We interpret the API call information labeled by each virus as text and convert it into a word vector. Then we add different coding values to each API according to the divided categories. Then, we perform piecewise convolution and splicing, and construct sentence level attention mechanism in units of 100. The parameters of attention mechanism are completely obtained from the API importance obtained in the preprocessing stage. In this way, the importance features obtained by random forest processing affect the processing of neural network from two angles: 1 Word embedding of piecewise convolution neural network. 2. Construct attention mechanism from sentence dimension.

We have divided Alibaba's data set by five-fold cross Validation. It means that we use four parts of them as training each time, and the next part as testing, and then, we average the precision and recall obtained from the four experiments to obtain the experimental results.

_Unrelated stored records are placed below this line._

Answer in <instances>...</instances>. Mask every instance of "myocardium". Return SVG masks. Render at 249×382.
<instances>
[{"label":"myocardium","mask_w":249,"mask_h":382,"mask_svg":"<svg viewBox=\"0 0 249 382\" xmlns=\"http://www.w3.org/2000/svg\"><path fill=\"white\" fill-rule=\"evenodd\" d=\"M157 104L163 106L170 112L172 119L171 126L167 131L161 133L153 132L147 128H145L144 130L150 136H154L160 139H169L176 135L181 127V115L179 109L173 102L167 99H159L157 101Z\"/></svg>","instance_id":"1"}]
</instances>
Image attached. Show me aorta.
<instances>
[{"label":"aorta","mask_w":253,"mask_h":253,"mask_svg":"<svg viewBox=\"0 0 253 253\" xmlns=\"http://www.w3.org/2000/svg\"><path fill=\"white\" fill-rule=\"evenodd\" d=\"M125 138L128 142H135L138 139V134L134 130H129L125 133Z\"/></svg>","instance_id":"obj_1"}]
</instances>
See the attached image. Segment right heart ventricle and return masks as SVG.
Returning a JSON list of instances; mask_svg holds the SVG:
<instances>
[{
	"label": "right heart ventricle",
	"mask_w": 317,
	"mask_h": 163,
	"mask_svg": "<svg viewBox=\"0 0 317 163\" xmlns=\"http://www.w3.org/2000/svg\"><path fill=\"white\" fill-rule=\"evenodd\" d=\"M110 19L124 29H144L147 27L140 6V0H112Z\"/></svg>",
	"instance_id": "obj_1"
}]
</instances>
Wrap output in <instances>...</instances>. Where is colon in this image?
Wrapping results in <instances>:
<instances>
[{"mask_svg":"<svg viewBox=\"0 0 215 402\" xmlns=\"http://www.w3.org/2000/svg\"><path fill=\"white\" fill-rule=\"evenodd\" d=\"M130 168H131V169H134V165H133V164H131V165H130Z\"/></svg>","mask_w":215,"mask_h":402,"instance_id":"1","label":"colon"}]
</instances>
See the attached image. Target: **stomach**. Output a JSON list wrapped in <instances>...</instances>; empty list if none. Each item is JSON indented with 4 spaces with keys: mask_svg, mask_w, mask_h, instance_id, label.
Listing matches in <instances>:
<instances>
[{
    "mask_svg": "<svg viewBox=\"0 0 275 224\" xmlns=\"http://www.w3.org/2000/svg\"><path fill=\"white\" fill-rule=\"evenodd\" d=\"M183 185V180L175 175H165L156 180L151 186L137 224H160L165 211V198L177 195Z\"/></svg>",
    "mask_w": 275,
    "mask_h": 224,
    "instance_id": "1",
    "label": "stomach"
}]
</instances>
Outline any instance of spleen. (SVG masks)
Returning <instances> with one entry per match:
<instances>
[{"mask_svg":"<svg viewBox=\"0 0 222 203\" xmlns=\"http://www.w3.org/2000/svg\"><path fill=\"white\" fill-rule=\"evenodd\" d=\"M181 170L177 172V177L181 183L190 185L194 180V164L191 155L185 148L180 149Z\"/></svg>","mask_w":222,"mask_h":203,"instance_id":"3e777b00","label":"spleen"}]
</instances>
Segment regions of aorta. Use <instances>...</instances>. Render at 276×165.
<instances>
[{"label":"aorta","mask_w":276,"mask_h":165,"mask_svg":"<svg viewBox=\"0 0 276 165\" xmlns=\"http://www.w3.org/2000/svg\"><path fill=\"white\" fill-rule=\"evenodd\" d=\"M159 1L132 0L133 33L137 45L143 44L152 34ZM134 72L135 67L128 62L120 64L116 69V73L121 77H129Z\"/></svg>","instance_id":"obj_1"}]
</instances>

We then used the same method to compare the innovative model with neural network without adjusting attention mechanism, ordinary piecewise convolution network, traditional random forest model, the result is shown in Fig. 4. The results show that our model achieves better performance than others, and we guess that because deep learning algorithm can capture the timing information of API activities, it performs significantly better than random forest.

Fig. 4.
figure 4

Performance comparison of four different models on F1. It shows the comparison of our model with PCNN (Piecewise convolutional neural network), ATT (attention mechanism) and light BGM (Light Gradient Boosting Machine)

4 Conclusion

This paper creatively calculates the importance of virus API activity information to virus classification through feature engineering, and integrates this importance into the construction of neural network attention mechanism and convolution. The method proposed in this paper achieves about 4% improvement over the algorithm without considering feature engineering. This method brings a lot of inspiration to similar problems. For example, can we use feature engineering to artificially set the importance of different texts, and then improve the neural network through this importance? In addition, this paper transforms the virus activity information in cloud resources into text information, which also provides a good idea for the expansion of depth learning applications.

With the advent of 6G, the society will move towards deeper intelligence, and the problems related to cloud security will become more and more important. This paper does not have a deep understanding of virus activities in cloud servers, and the main feature extraction is realized through the model itself. In the future, we should make better creation according to the knowledge in the field of security.